Saleh (The Nile Hilton Incident, The Contractor) fait un superbe travail en explorant les principes de la culture islamique et ses effets profonds sur la vie quotidienne. Nous voyons la discipline rigide de l’apprentissage à Al-Azhar. Adam embrasse le but religieux, mais est naïf et terriblement mal préparé aux circonstances désastreuses qui l’engloutissent. Il ne peut pas refuser Ibrahim. Les militaires le tueront. Les extrémistes djihadistes d’Al-Azhar sont tout aussi meurtriers. Adam doit gagner leur confiance sans s’exposer comme un espion. Il n’a littéralement nulle part où fuir. Chaque choix est mauvais.
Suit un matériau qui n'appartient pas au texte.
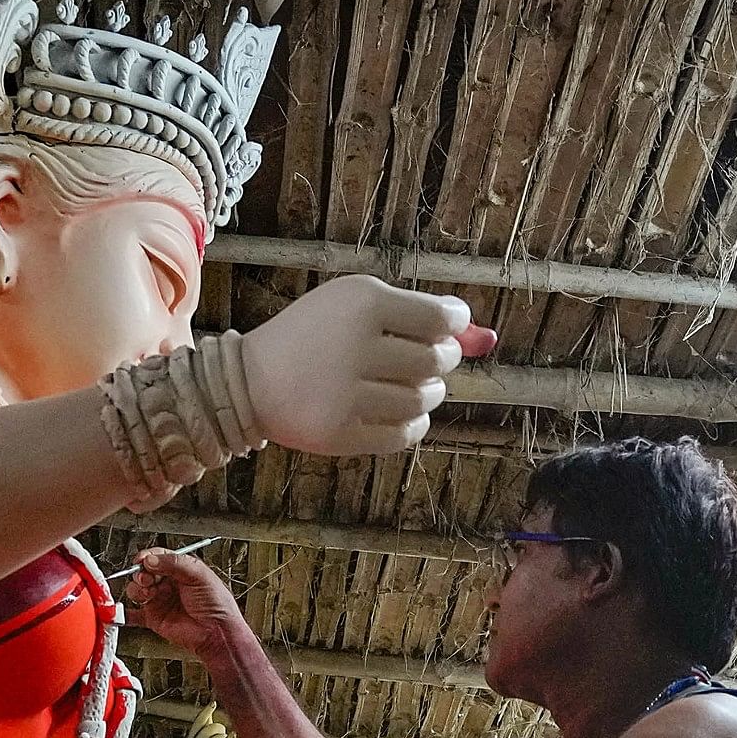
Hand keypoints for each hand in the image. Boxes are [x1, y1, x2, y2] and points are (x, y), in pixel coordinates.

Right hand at [127, 547, 249, 652]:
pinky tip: (121, 612)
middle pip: (143, 572)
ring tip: (147, 594)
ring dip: (136, 590)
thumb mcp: (199, 575)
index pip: (157, 557)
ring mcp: (160, 601)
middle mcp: (168, 584)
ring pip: (136, 590)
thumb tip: (150, 559)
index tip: (143, 560)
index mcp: (180, 570)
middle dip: (141, 574)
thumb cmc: (217, 604)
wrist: (217, 633)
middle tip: (147, 579)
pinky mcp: (154, 619)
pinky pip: (133, 615)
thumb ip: (174, 564)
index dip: (147, 557)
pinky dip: (124, 614)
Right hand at [239, 275, 493, 456]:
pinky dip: (410, 425)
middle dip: (440, 362)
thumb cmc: (315, 336)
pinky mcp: (342, 433)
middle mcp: (356, 345)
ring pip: (424, 400)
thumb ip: (423, 315)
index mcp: (363, 303)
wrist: (250, 381)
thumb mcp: (359, 305)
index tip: (444, 330)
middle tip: (420, 362)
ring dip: (425, 394)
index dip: (454, 327)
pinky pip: (405, 434)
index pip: (443, 318)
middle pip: (437, 361)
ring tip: (402, 385)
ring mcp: (347, 393)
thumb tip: (487, 337)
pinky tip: (393, 412)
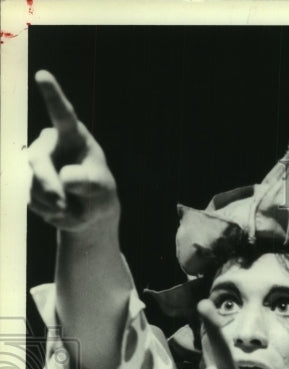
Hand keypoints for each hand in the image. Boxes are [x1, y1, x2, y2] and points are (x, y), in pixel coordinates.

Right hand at [28, 70, 119, 232]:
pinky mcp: (28, 182)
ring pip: (34, 185)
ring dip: (54, 205)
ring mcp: (36, 162)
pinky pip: (33, 202)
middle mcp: (49, 143)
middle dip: (49, 186)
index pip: (63, 114)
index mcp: (72, 136)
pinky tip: (61, 210)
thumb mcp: (101, 188)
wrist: (89, 211)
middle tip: (62, 204)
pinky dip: (50, 213)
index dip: (53, 95)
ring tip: (71, 207)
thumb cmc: (99, 191)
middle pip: (38, 161)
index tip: (43, 75)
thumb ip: (88, 182)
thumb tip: (65, 178)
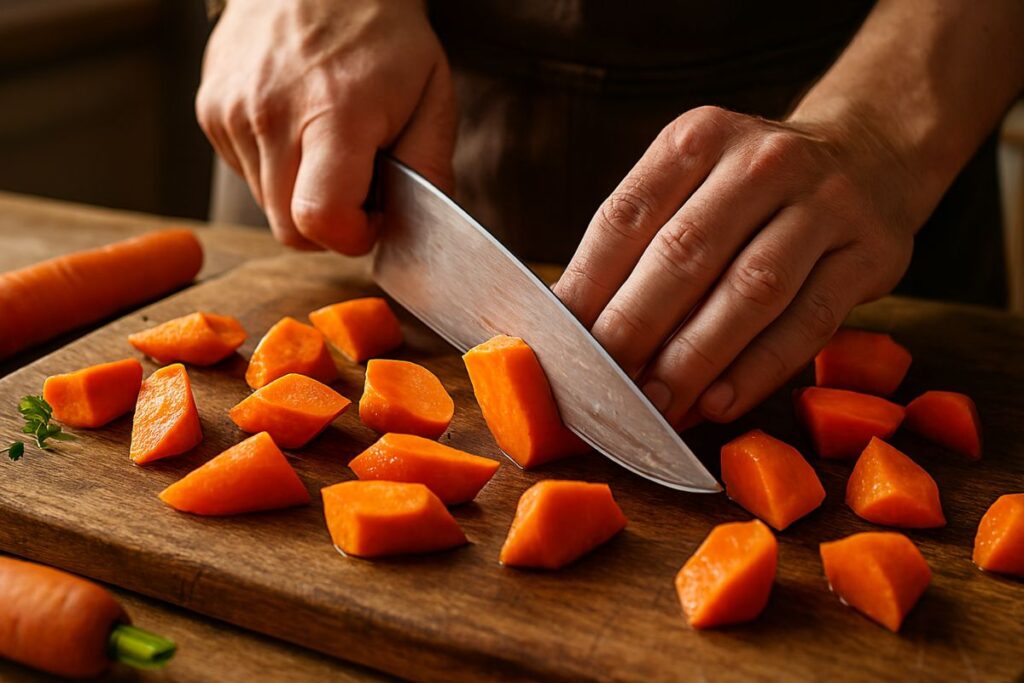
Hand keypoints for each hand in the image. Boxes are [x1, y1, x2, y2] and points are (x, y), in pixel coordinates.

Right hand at [196, 0, 455, 253]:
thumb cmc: (381, 35)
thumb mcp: (432, 95)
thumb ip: (430, 169)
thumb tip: (417, 229)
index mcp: (334, 112)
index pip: (320, 219)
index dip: (352, 237)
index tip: (373, 219)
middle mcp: (271, 113)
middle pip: (289, 228)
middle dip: (329, 225)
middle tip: (358, 186)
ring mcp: (232, 111)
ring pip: (267, 206)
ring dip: (301, 195)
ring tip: (329, 145)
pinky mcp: (210, 110)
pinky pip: (246, 174)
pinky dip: (276, 168)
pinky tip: (298, 127)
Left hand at [554, 106, 916, 427]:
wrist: (871, 155)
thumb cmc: (750, 191)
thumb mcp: (693, 184)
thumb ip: (639, 243)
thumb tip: (571, 326)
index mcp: (698, 139)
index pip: (627, 216)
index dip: (588, 285)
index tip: (560, 344)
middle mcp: (762, 163)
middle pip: (685, 253)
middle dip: (635, 327)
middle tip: (603, 386)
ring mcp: (825, 204)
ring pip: (750, 290)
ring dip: (695, 357)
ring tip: (657, 406)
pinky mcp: (870, 253)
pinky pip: (808, 323)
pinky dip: (757, 370)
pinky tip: (718, 405)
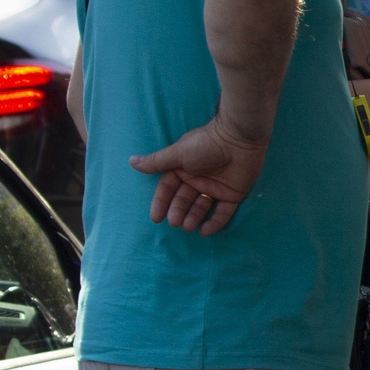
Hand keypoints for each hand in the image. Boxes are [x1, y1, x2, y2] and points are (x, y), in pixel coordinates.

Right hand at [130, 115, 269, 234]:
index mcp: (183, 170)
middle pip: (184, 200)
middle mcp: (198, 180)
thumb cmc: (206, 144)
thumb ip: (157, 161)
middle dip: (178, 211)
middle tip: (174, 222)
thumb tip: (131, 161)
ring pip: (202, 207)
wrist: (238, 139)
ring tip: (188, 226)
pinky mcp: (233, 195)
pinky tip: (205, 231)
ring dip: (194, 217)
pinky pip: (223, 212)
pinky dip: (215, 222)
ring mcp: (216, 188)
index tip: (156, 217)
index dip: (162, 202)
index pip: (168, 189)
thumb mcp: (178, 153)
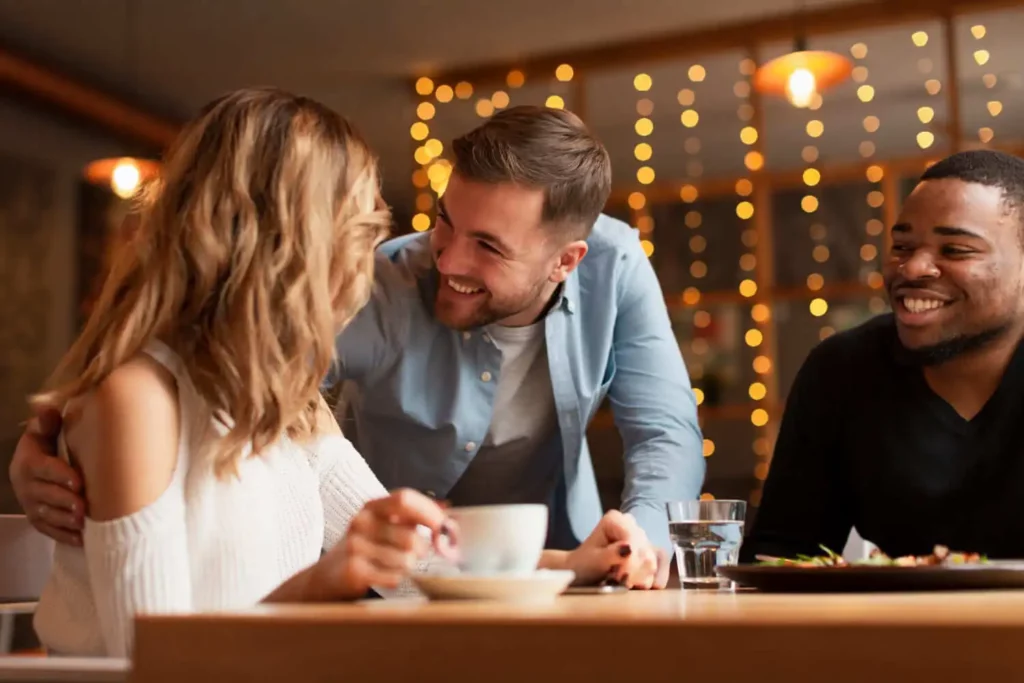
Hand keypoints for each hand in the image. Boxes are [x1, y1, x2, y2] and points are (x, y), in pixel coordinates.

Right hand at [9, 407, 83, 544]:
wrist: (39, 463)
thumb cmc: (50, 443)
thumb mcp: (47, 430)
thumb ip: (49, 421)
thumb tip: (46, 406)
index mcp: (28, 461)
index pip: (42, 469)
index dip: (59, 475)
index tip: (78, 481)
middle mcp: (25, 485)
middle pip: (44, 495)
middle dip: (64, 501)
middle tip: (84, 507)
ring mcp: (31, 504)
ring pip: (46, 515)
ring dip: (65, 520)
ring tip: (83, 523)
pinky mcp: (37, 519)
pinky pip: (48, 530)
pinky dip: (64, 536)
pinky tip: (81, 539)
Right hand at [306, 489, 455, 600]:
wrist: (326, 576)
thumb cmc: (365, 548)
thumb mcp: (385, 525)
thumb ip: (415, 516)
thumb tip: (447, 507)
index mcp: (373, 506)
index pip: (405, 499)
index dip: (429, 512)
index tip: (444, 528)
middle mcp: (361, 522)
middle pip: (411, 536)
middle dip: (423, 550)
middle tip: (418, 555)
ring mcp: (355, 546)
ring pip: (407, 560)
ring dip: (410, 567)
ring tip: (397, 566)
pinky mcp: (353, 570)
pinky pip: (394, 577)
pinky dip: (398, 579)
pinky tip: (387, 576)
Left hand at [565, 510, 669, 589]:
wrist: (583, 573)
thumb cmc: (584, 564)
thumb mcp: (593, 560)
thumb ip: (610, 554)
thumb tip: (629, 549)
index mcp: (615, 520)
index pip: (633, 537)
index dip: (630, 559)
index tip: (619, 576)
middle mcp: (632, 525)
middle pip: (645, 550)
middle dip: (634, 570)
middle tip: (619, 580)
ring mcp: (642, 538)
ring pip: (654, 559)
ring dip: (641, 577)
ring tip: (625, 582)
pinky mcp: (650, 553)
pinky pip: (661, 565)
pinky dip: (654, 578)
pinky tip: (645, 586)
Cairo Conspiracy cible un patriarcat religieux qui prône la vertu mais existe hypocritement dans le péché. Il n’y a pas de femmes à Al-Azhar. Les femmes n’ont rien à dire sur les questions religieuses qui définissent leur existence, mais sont convoitées par les religieux qui prêchent une stricte fidélité. Ces scènes frappent au cœur d’un grave dilemme culturel. Reléguer la moitié de la population en éleveurs asservis étouffe le capital intellectuel. Saleh dépeint des inégalités criantes.

Le troisième acte du film est absolument fascinant. Le subterfuge habilement comploté atteint un point culminant palpitant. L’inhumanité odieuse de la répression pointe le bout de son nez. Le régime autoritaire écrase les dissensions. Exécution, torture, ciblage d’êtres chers, il n’y a pas de règles pour assujettir le mal. Saleh a fui l’Égypte pour éviter l’emprisonnement, mais son art ne peut être réduit au silence. La vérité se faufile à travers les moindres fissures.

Cairo Conspiracy a un dialogue en arabe avec des sous-titres en anglais. Il est produit par Atmo Production, Memento Films et Oy Bufo Ab. Cairo Conspiracy est l’entrée de la Suède à l’Oscar du meilleur film international. Il sortira aux États-Unis le 1er janvier chez Samuel Goldwyn Films.